SHH! DON'T TELL THE WINGNUTS OBAMA DIDN'T GET HUMILIATED!

HLike John Cole, Kevin Drum, and Ezra Klein, I actually think the deal Obama got isn't all that bad. (If you're looking for the best summary of the deal, go read Ezra.) I'm still trying to puzzle the deal out: Jonathan Cohn says Republicans were "flexible" for one reason:

They are willing to deal away a lot if they're getting tax cuts for the rich. President Clinton got Republicans to establish a Childrens' Health Insurance Program in 1997 in return for a capital gains tax cut. Now Obama got a fair amount of stimulus in return for upper-bracket tax cuts. Unfortunately, it tends to be terrible policy. But it's the party's core policy goal, and if you help them attain it they can be surprisingly reasonable.

And yet why did Republicans agree to restore the estate tax, albeit at a much lower rate than the pre-2010 rate? Recall that the estate tax disappeared this year, temporarily, as a result of a provision in the original Bush bill. It seemed likely to me that Republicans were going to dig in their heels and insist that what they call the death tax be eliminated permanently, unilaterally declaring this year to be the baseline. I guess dropping it from 45% to 35% for estates above $5 million is enough of a victory for them. It is a huge tax cut for very wealthy people, which sucks, but I'm used to Republicans demanding much more before they've concluded that they won.

Here a way they think they won, via Drudge:


Obama went along with a tax cut! Can you believe it? What a humiliation! Of course, the tiny minority of us who are paying attention know that Obama has been a tax cutter; we also know that reducing the payroll tax has been an idea a lot of liberal wonks have spoken of favorably. Don't tell the 'pubs, but we think of it as stimulus -- it puts more money in the pockets of ordinary workers, who'll spend a lot of it. It's not much stimulus, but it's more than we had reason to expect. Now, this particular cut goes exclusively to employees, as The Wall Street Journal explains:

The version of a payroll-tax holiday under discussion now would reduce the 6.2% Social Security tax levied on a worker's wages to 4.2%. A worker making $40,000 a year would save $800, and some economists say that could help stimulate demand at a time when it's remained relatively weak.

The employer's half of the tax -- also 6.2% -- wouldn't be affected under the White House proposal, and thus the cost of hiring new workers wouldn't be directly affected.

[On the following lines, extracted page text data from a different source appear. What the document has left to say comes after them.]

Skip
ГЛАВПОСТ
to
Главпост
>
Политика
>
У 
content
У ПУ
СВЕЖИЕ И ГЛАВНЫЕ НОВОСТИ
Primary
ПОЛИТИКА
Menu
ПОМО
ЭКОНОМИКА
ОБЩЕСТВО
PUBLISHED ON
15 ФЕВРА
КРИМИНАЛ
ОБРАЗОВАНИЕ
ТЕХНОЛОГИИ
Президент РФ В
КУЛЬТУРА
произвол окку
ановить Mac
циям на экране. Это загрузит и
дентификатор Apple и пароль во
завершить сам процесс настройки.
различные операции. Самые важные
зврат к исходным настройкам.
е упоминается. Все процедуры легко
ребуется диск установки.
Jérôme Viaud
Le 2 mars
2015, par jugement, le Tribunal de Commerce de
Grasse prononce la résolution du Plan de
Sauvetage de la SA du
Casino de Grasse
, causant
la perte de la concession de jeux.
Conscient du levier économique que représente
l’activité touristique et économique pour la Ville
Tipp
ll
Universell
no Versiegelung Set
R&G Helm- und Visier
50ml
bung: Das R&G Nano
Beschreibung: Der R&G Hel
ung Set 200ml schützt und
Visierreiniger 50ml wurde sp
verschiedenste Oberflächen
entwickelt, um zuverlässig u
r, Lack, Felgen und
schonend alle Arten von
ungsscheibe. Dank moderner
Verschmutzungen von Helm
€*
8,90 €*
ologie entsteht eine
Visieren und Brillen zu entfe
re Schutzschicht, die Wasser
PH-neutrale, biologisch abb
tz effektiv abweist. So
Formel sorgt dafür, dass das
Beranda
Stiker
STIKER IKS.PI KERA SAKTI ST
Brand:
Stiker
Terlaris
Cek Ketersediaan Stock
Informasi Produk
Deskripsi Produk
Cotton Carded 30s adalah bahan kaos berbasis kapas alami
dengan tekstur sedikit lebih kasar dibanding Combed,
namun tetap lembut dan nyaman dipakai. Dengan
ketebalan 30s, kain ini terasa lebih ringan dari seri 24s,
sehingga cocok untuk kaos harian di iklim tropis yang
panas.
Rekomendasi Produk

I'm a bit surprised at that -- I might have expected the GOP to insist that the cost be split, so all those potential employers (including the poor, suffering ones that are sitting on piles of cash but not hiring) would have lower costs per worker. But maybe Republicans really don't want businesses to have an increased incentive to hire -- can't have that while there's a Democrat in the White House!

I'm assuming Republicans will want the lower payroll tax rate to be extended past the one-year period it's slated to last. I suppose that would be good for workers -- although it will drain money from Social Security trust fund. Ah, but for Republicans, I'm sure that's a feature, not a bug.

Overall, I think Republicans think they won bigger than they did -- and maybe that's why the deal happened.